- **Material shown**
*** Block opens ***
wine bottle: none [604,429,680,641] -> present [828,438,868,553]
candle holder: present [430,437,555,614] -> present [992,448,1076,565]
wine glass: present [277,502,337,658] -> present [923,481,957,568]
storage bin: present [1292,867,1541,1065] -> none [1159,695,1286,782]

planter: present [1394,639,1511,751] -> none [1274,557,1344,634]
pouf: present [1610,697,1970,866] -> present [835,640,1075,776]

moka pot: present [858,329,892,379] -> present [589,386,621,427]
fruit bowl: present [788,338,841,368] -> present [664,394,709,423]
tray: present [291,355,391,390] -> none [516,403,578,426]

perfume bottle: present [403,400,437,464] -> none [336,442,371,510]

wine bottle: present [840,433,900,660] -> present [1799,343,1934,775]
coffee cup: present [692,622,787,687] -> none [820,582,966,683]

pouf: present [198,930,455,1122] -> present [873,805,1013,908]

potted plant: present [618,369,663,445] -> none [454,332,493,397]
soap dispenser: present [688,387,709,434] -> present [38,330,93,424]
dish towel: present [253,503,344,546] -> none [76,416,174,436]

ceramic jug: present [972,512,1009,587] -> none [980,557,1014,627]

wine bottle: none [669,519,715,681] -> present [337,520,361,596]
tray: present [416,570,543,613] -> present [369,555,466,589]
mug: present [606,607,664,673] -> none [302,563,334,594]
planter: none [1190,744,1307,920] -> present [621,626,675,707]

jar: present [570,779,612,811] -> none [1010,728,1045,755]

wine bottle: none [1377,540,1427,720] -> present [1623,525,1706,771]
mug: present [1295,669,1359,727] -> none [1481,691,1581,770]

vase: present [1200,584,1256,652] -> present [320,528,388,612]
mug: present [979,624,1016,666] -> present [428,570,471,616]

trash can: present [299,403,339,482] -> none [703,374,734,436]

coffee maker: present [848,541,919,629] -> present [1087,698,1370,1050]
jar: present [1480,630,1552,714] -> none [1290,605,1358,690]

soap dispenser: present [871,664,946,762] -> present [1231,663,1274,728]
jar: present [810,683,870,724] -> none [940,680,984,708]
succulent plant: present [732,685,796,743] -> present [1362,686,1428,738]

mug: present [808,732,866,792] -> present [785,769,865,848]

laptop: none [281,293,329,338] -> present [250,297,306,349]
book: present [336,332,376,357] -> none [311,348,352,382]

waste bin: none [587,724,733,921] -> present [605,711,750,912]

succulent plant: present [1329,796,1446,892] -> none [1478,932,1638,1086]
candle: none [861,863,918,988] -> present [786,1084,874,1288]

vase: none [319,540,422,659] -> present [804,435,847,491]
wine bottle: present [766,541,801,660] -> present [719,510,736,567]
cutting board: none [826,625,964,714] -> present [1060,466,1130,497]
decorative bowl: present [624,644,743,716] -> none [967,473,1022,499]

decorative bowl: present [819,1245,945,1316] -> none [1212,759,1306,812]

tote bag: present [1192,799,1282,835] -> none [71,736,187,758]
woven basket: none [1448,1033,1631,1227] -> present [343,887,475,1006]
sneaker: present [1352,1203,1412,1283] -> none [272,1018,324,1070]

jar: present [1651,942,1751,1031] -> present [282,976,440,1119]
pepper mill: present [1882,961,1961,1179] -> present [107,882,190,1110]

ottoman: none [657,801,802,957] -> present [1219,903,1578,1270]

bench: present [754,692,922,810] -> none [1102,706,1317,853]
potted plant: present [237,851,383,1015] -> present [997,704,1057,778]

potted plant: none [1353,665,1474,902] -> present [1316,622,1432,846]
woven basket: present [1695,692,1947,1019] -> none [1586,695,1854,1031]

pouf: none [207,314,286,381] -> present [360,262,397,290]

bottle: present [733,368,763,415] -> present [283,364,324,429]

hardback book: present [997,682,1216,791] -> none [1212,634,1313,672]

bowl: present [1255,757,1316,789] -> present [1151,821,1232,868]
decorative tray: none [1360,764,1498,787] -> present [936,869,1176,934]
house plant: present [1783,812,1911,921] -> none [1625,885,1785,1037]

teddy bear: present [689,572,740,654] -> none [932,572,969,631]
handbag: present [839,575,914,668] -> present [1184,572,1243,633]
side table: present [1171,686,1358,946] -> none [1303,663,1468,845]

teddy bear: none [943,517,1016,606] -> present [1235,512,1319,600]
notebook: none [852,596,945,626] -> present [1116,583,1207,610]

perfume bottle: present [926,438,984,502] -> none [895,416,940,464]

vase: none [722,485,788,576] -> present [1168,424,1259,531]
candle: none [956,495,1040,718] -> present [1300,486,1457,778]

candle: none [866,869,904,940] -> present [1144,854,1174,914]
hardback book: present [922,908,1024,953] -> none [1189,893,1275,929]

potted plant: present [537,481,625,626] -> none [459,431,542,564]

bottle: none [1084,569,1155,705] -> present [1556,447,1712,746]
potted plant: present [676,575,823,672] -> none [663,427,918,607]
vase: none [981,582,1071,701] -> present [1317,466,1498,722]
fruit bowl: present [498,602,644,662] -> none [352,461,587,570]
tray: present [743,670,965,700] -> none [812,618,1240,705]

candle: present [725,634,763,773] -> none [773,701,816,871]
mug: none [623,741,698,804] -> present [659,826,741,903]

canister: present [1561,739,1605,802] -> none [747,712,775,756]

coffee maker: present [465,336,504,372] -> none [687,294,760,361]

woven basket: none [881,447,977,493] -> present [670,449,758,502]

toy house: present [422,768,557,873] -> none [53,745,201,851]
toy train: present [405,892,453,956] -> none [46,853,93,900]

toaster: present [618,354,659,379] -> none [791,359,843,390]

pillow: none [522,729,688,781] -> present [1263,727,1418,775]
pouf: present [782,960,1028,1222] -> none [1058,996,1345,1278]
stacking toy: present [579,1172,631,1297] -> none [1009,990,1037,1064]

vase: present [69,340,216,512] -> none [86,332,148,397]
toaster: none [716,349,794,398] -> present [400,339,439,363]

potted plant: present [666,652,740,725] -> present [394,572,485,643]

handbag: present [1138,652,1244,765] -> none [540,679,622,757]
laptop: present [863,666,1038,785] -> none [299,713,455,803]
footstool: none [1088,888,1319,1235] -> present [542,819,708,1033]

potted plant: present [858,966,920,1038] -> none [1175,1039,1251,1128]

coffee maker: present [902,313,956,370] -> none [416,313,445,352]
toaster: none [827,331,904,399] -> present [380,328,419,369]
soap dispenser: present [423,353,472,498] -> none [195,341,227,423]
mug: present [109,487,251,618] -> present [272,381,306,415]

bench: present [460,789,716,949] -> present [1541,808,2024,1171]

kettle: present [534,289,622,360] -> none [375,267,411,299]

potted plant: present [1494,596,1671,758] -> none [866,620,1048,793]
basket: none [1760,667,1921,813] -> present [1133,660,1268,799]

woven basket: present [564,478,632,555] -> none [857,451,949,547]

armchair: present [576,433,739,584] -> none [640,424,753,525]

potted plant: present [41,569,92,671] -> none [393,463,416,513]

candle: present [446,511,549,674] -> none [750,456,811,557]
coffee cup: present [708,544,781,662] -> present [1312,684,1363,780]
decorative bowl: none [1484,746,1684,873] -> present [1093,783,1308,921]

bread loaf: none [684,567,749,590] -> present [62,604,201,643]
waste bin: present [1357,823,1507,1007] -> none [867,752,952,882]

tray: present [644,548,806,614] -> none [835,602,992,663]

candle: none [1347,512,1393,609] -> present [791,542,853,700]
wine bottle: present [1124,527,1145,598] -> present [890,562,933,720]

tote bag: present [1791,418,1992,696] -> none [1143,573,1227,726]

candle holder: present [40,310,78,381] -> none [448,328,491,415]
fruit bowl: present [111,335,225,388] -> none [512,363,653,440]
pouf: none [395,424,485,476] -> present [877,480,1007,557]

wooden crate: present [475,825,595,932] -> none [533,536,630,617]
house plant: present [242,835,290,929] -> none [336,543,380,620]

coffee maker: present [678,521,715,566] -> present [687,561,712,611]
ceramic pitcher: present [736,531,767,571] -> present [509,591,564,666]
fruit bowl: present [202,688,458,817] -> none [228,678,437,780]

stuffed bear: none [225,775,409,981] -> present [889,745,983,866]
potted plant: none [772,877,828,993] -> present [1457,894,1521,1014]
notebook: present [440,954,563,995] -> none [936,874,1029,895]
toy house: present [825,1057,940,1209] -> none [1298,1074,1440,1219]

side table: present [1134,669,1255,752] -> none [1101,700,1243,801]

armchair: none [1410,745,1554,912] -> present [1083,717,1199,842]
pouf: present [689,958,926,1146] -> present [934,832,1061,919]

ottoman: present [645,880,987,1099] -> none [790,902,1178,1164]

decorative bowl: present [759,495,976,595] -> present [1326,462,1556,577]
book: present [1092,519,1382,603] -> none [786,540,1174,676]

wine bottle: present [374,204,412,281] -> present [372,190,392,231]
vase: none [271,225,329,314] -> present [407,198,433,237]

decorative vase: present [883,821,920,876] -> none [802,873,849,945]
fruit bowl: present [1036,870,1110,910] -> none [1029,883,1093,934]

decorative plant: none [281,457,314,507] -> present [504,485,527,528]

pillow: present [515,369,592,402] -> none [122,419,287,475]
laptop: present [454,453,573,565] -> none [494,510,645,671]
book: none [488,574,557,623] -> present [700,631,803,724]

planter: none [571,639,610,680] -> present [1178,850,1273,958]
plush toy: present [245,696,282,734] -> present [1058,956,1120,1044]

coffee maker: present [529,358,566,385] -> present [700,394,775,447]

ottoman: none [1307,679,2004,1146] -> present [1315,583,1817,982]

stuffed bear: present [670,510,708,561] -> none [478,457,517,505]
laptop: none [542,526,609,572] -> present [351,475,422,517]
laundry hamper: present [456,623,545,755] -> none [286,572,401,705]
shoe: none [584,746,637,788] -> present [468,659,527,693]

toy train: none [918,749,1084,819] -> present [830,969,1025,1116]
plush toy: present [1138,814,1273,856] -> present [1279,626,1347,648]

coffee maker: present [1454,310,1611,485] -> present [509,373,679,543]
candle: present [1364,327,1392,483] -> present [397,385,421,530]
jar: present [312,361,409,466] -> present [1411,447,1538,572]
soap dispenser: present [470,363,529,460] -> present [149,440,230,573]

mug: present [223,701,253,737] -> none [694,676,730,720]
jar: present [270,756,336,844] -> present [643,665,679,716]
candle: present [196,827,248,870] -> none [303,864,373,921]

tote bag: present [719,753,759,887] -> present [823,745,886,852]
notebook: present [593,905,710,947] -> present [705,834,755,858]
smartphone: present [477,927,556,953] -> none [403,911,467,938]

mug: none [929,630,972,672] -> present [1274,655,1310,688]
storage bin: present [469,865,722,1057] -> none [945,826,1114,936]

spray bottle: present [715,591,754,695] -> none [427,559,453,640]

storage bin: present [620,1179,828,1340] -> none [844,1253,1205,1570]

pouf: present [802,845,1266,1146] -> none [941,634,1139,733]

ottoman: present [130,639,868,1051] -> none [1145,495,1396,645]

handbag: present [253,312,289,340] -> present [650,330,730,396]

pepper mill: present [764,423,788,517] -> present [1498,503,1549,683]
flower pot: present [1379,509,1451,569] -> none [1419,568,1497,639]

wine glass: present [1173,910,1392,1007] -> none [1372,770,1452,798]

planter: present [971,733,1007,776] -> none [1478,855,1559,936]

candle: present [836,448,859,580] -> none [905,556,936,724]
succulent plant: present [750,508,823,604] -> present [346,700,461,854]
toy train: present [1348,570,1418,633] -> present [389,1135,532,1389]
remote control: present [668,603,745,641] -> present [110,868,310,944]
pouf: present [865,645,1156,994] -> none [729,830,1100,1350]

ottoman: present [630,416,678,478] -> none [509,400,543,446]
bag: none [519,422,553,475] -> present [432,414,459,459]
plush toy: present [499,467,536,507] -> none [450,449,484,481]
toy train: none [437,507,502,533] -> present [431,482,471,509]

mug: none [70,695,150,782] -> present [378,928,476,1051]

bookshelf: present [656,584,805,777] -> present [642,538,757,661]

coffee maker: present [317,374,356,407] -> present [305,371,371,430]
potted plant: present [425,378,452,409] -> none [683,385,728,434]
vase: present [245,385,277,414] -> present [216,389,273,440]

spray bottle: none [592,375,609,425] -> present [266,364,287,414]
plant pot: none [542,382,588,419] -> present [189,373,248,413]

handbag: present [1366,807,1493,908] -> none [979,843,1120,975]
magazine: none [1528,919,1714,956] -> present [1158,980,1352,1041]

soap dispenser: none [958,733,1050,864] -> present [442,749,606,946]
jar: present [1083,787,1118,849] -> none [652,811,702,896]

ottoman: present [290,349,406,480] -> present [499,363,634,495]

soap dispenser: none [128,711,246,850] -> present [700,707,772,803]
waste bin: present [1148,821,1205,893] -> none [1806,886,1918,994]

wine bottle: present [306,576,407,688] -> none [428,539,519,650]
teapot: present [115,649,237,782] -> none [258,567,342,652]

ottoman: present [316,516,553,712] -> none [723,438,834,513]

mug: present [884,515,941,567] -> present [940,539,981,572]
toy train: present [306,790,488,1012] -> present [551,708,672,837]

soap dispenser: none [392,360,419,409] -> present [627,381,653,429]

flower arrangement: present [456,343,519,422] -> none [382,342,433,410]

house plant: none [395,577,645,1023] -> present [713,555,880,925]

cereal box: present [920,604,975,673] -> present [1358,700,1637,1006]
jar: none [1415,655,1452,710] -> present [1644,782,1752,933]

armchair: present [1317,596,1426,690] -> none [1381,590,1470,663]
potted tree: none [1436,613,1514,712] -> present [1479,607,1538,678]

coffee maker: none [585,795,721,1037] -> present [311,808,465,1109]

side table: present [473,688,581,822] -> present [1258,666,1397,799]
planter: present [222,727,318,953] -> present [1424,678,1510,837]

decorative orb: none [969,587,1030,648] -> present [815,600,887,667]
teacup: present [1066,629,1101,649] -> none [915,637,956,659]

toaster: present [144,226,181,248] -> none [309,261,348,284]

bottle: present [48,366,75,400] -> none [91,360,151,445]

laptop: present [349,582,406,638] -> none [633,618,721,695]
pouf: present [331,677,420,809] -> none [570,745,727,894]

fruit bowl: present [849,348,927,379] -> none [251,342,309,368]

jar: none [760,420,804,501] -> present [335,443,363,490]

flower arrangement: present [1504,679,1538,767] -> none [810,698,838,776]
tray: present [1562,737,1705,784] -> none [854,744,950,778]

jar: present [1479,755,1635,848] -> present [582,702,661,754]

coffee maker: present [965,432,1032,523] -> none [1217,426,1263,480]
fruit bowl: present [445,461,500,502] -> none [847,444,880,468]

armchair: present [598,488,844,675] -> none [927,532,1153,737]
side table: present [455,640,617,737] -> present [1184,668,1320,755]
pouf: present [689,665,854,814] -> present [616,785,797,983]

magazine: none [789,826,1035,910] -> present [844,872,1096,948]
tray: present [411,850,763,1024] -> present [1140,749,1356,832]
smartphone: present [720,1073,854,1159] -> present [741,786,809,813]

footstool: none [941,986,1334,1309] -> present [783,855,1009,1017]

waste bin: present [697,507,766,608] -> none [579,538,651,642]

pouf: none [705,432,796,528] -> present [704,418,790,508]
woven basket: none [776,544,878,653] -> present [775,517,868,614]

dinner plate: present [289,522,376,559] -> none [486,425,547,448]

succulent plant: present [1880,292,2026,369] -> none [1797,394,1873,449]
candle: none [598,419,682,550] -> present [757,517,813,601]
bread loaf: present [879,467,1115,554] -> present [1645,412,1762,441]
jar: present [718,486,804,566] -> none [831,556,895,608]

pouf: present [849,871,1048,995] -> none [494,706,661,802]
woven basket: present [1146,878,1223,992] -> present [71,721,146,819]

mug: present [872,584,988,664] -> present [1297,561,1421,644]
*** Block closes ***
- **Your goal**
When a line in the data above contains the string "hardback", copy that line.

- **Solution to the problem**
hardback book: present [997,682,1216,791] -> none [1212,634,1313,672]
hardback book: present [922,908,1024,953] -> none [1189,893,1275,929]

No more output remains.